Below roughly 1 million inferences per day, managed endpoints are cheaper after accounting for on-call engineering. Above that threshold, self-hosted Triton on reserved instances typically wins by 40-70% per inference.

Does quantization change the cost analysis?

Substantially. INT8 post-training quantization typically doubles throughput and cuts memory by half with minimal accuracy loss on ViT backbones. FP8 on H100 achieves similar throughput gain with even smaller quality impact.

What about batching?

Batching is the biggest lever. Single-request latency of 35ms for ViT-L at batch 1 drops to roughly 4-6ms per request at batch 32 on an A100. Dynamic batching with a 10-30ms window is the standard Triton pattern.

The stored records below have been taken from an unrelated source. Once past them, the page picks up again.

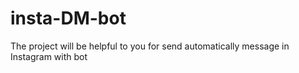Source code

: # insta-DM-bot
The project will be helpful to you for send automatically message in Instagram with bot
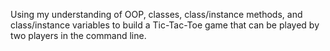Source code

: Using my understanding of OOP, classes, class/instance methods, and class/instance variables to build a Tic-Tac-Toe game that can be played by two players in the command line.

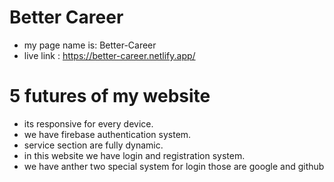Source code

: # Better Career
- my page name is: Better-Career
- live link : https://better-career.netlify.app/

# 5 futures of my website
- its responsive for every device.
- we have firebase authentication system.
- service section are fully dynamic.
- in this website we have login and registration system.
- we have anther two  special system for login those are google and github   

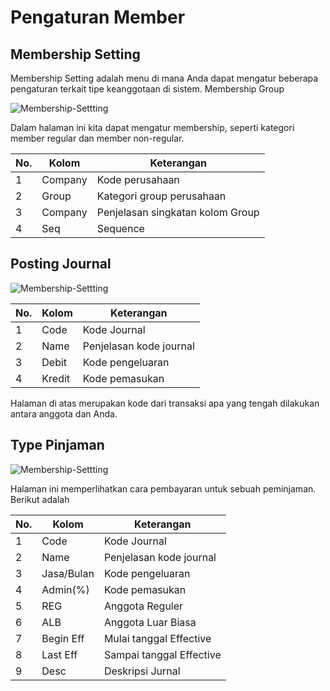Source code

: # Pengaturan Member

## **Membership Setting**
 
Membership Setting adalah menu di mana Anda dapat mengatur beberapa pengaturan terkait tipe keanggotaan di sistem.
Membership Group

   ![Membership-Settting](../../dokumentasi-akor/membership-setting/1.png)
 
Dalam halaman ini kita dapat mengatur membership, seperti  kategori member regular dan member non-regular.


| No. | Kolom   | Keterangan                           |
|-----|---------|--------------------------------------|
| 1   | Company | Kode perusahaan                      |
| 2   | Group   | Kategori group perusahaan            |
| 3   | Company | Penjelasan singkatan kolom Group    |
| 4   | Seq     | Sequence                             |




	



## **Posting Journal**

   ![Membership-Settting](../../dokumentasi-akor/membership-setting/2.png)
 

| No. | Kolom  | Keterangan              |
|-----|--------|-------------------------|
| 1   | Code   | Kode Journal            |
| 2   | Name   | Penjelasan kode journal |
| 3   | Debit  | Kode pengeluaran        |
| 4   | Kredit | Kode pemasukan          |



Halaman di atas merupakan kode dari transaksi apa yang tengah dilakukan antara anggota dan Anda.

## **Type Pinjaman**

   ![Membership-Settting](../../dokumentasi-akor/membership-setting/3.png)
 
Halaman ini memperlihatkan cara pembayaran untuk sebuah peminjaman. Berikut adalah 


| No. | Kolom      | Keterangan                  |
|-----|------------|-----------------------------|
| 1   | Code       | Kode Journal                |
| 2   | Name       | Penjelasan kode journal     |
| 3   | Jasa/Bulan  | Kode pengeluaran            |
| 4   | Admin(%)    | Kode pemasukan              |
| 5   | REG        | Anggota Reguler             |
| 6   | ALB        | Anggota Luar Biasa          |
| 7   | Begin Eff   | Mulai tanggal Effective     |
| 8   | Last Eff    | Sampai tanggal Effective    |
| 9   | Desc       | Deskripsi Jurnal            |





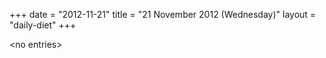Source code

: +++
date = "2012-11-21"
title = "21 November 2012 (Wednesday)"
layout = "daily-diet"
+++


\<no entries\>

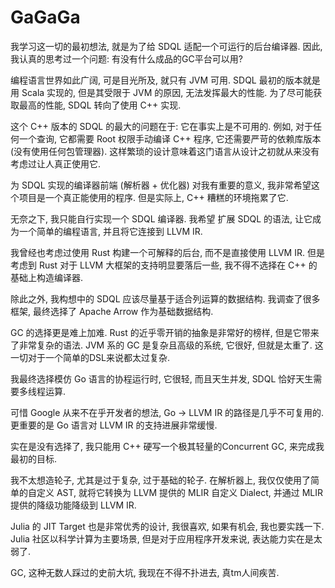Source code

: # GaGaGa

我学习这一切的最初想法, 就是为了给 SDQL 适配一个可运行的后台编译器. 因此, 我认真的思考过一个问题: 有没有什么成品的GC平台可以用?

编程语言世界如此广阔, 可是目光所及, 就只有 JVM 可用. SDQL 最初的版本就是用 Scala 实现的, 但是其受限于 JVM 的原因, 无法发挥最大的性能. 为了尽可能获取最高的性能, SDQL 转向了使用 C++ 实现.&#x20;

这个 C++ 版本的 SDQL 的最大的问题在于: 它在事实上是不可用的. 例如, 对于任何一个查询, 它都需要 Root 权限手动编译 C++ 程序, 它还需要严苛的依赖库版本(没有使用任何包管理器). 这样繁琐的设计意味着这门语言从设计之初就从来没有考虑过让人真正使用它.

为 SDQL 实现的编译器前端 (解析器 + 优化器) 对我有重要的意义, 我非常希望这个项目是一个真正能使用的程序. 但是实际上, C++ 糟糕的环境拖累了它. &#x20;

无奈之下, 我只能自行实现一个 SDQL 编译器. 我希望 扩展 SDQL 的语法, 让它成为一个简单的编程语言, 并且将它连接到 LLVM IR.&#x20;

我曾经也考虑过使用 Rust 构建一个可解释的后台, 而不是直接使用 LLVM IR. 但是考虑到 Rust 对于 LLVM 大框架的支持明显要落后一些, 我不得不选择在 C++ 的基础上构造编译器.

除此之外, 我构想中的 SDQL 应该尽量基于适合列运算的数据结构. 我调查了很多框架, 最终选择了 Apache Arrow 作为基础数据结构.

GC 的选择更是难上加难. Rust 的近乎零开销的抽象是非常好的榜样, 但是它带来了非常复杂的语法. JVM 系的 GC 是复杂且高级的系统, 它很好, 但就是太重了. 这一切对于一个简单的DSL来说都太过复杂.

我最终选择模仿 Go 语言的协程运行时, 它很轻, 而且天生并发, SDQL 恰好天生需要多线程运算.&#x20;

可惜 Google 从来不在乎开发者的想法, Go -> LLVM IR 的路径是几乎不可复用的. 更重要的是 Go 语言对 LLVM IR 的支持进展非常缓慢.

实在是没有选择了, 我只能用 C++ 硬写一个极其轻量的Concurrent GC, 来完成我最初的目标.&#x20;

我不太想造轮子, 尤其是过于复杂, 过于基础的轮子. 在解析器上, 我仅仅使用了简单的自定义 AST, 就将它转换为 LLVM 提供的 MLIR 自定义 Dialect, 并通过 MLIR 提供的降级功能降级到 LLVM IR.&#x20;

Julia 的 JIT Target 也是非常优秀的设计, 我很喜欢, 如果有机会, 我也要实践一下. Julia 社区以科学计算为主要场景, 但是对于应用程序开发来说, 表达能力实在是太弱了.&#x20;

GC, 这种无数人踩过的史前大坑, 我现在不得不扑进去, 真tm人间疾苦.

Is TensorRT still the right optimizer for ViT in 2025?

For NVIDIA hardware, yes. TensorRT 10 added first-class support for attention kernel fusion on ViT blocks. ONNX Runtime with the TensorRT execution provider closes most of the remaining gap.

How does vLLM apply to vision models?

vLLM was designed for LLM inference with KV-cache focus. For pure ViT classification, vLLM adds complexity without throughput benefit. Use Triton or a custom server.

What is the cost difference between A100 and H100 for ViT?

H100s cost roughly 2.2x as much per hour as A100s in mid-2025. For ViT-B and ViT-L, throughput improvement is closer to 1.6-1.8x, so A100 wins on cost-per-inference. For ViT-H or FP8 workloads, H100 pulls ahead.

Should I consider AMD MI300X or Intel Gaudi for ViT inference?

In mid-2025 the tooling gap is the deciding factor. MI300X has competitive raw throughput but ROCm ViT kernel coverage trails CUDA. Gaudi-3 is cost-effective on AWS but requires more hand-holding than CUDA.